6 Mart 2016 ve 28 Mayıs 2017 Jeomanyetik Fırtınaların Kutup Bölgelerinde Yarattığı İyonosferik Fırtınalar


Bayhan C., Can Z.

6. Ulusal Kutup Bilimleri Çalıştayı, Trabzon, Türkiye, 30 Kasım - 01 Aralık 2022, ss.115

  • Yayın Türü: Bildiri / Özet Bildiri
  • Basıldığı Şehir: Trabzon
  • Basıldığı Ülke: Türkiye
  • Sayfa Sayıları: ss.115
  • Yıldız Teknik Üniversitesi Adresli: Evet

Özet

6 Mart 2016 ve 28 Mayıs 2017’de meydana gelen farklı seviyelerdeki jeomanyetik fırtınaların özellikleri ve iyonosferde yarattığı pozitif ve negatif fırtınaları kuzey kutup istasyonları TR169, YA462 ve EI764 iyonosonda verileri sayesinde incelenmiştir. Bu sayede belirlenen tarihler için iyonosferik parametreler ve uzay iklim koşul indisler belirlenip jeomanyetik fırtınaların yarattığı kutupsal iyonosferik fırtınaların benzerlikleri ve farklılıkları karşılaştırılarak araştırılmıştır.
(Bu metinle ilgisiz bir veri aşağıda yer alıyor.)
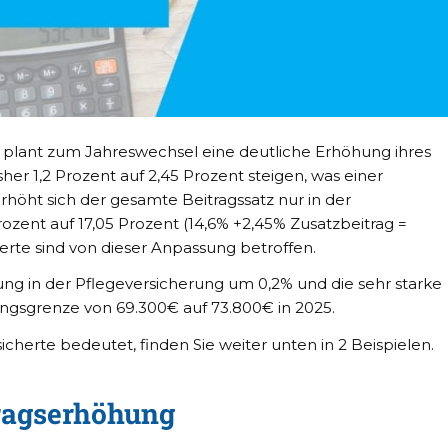
 plant zum Jahreswechsel eine deutliche Erhöhung ihres
isher 1,2 Prozent auf 2,45 Prozent steigen, was einer
höht sich der gesamte Beitragssatz nur in der
ozent auf 17,05 Prozent (14,6% +2,45% Zusatzbeitrag =
herte sind von dieser Anpassung betroffen.
g in der Pflegeversicherung um 0,2% und die sehr starke
gsgrenze von 69.300€ auf 73.800€ in 2025.
rsicherte bedeutet, finden Sie weiter unten in 2 Beispielen.
ragserhöhung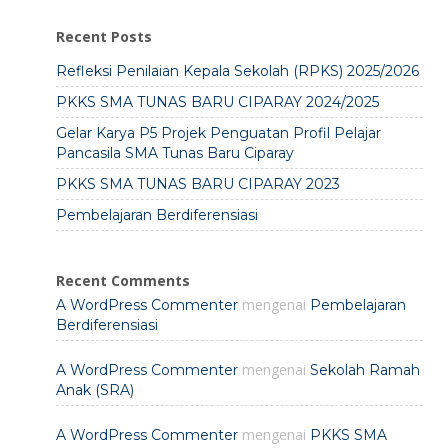
Recent Posts
Refleksi Penilaian Kepala Sekolah (RPKS) 2025/2026
PKKS SMA TUNAS BARU CIPARAY 2024/2025
Gelar Karya P5 Projek Penguatan Profil Pelajar
Pancasila SMA Tunas Baru Ciparay
PKKS SMA TUNAS BARU CIPARAY 2023
Pembelajaran Berdiferensiasi
Recent Comments
mengenai
A WordPress Commenter
Pembelajaran
Berdiferensiasi
mengenai
A WordPress Commenter
Sekolah Ramah
Anak (SRA)
mengenai
A WordPress Commenter
PKKS SMA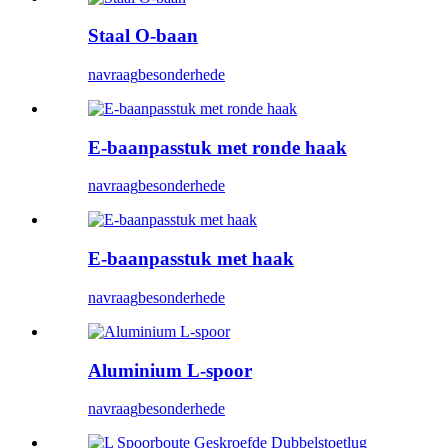
Staal O-baan
navraag
besonderhede
E-baanpasstuk met ronde haak
navraag
besonderhede
E-baanpasstuk met haak
navraag
besonderhede
Aluminium L-spoor
navraag
besonderhede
The ionosphere, which is a natural plasma, is a very important atmospheric layer in terms of radio wave propagation, located at an altitude of about 60 km to 1100 km from the Earth, consisting of ionized gases due to solar radiation. The ionosphere changes due to the effects of space and ground. That is, the change of the ionosphere layer depending on factors such as geographical location, day and night, season, solar activity, geomagnetic storm, earthquake has been the subject of many researches. Solar wind-induced geomagnetic storms change the earth's magnetic field. As a result of the pressure caused by the solar winds compressing the magnetosphere, the energy it contains increases. This plasma mobility causes an increase in electric current in the ionosphere. As a result, geomagnetic storms cause changes in ionospheric parameters. In this study, positive and negative storms in the ionosphere originating from geomagnetic storms were investigated. The anomaly calculation of the Total Electron Content (TEC) during the geomagnetic storms at different levels that occurred on March 7, 2016 and May 28, 2017 was examined with the help of statistical method using the upper and lower quadrants. These data are north pole stations, obtained by the Lowell GIRO Data Center; Calculated from TR169, YA462 and EI764 ionosonde data. In this way, ionospheric parameters (hmF2, f0F2, TEC) and space climate condition indices were determined for the dates determined, and the similarities and differences of polar ionospheric storms created by geomagnetic storms were investigated by comparing them.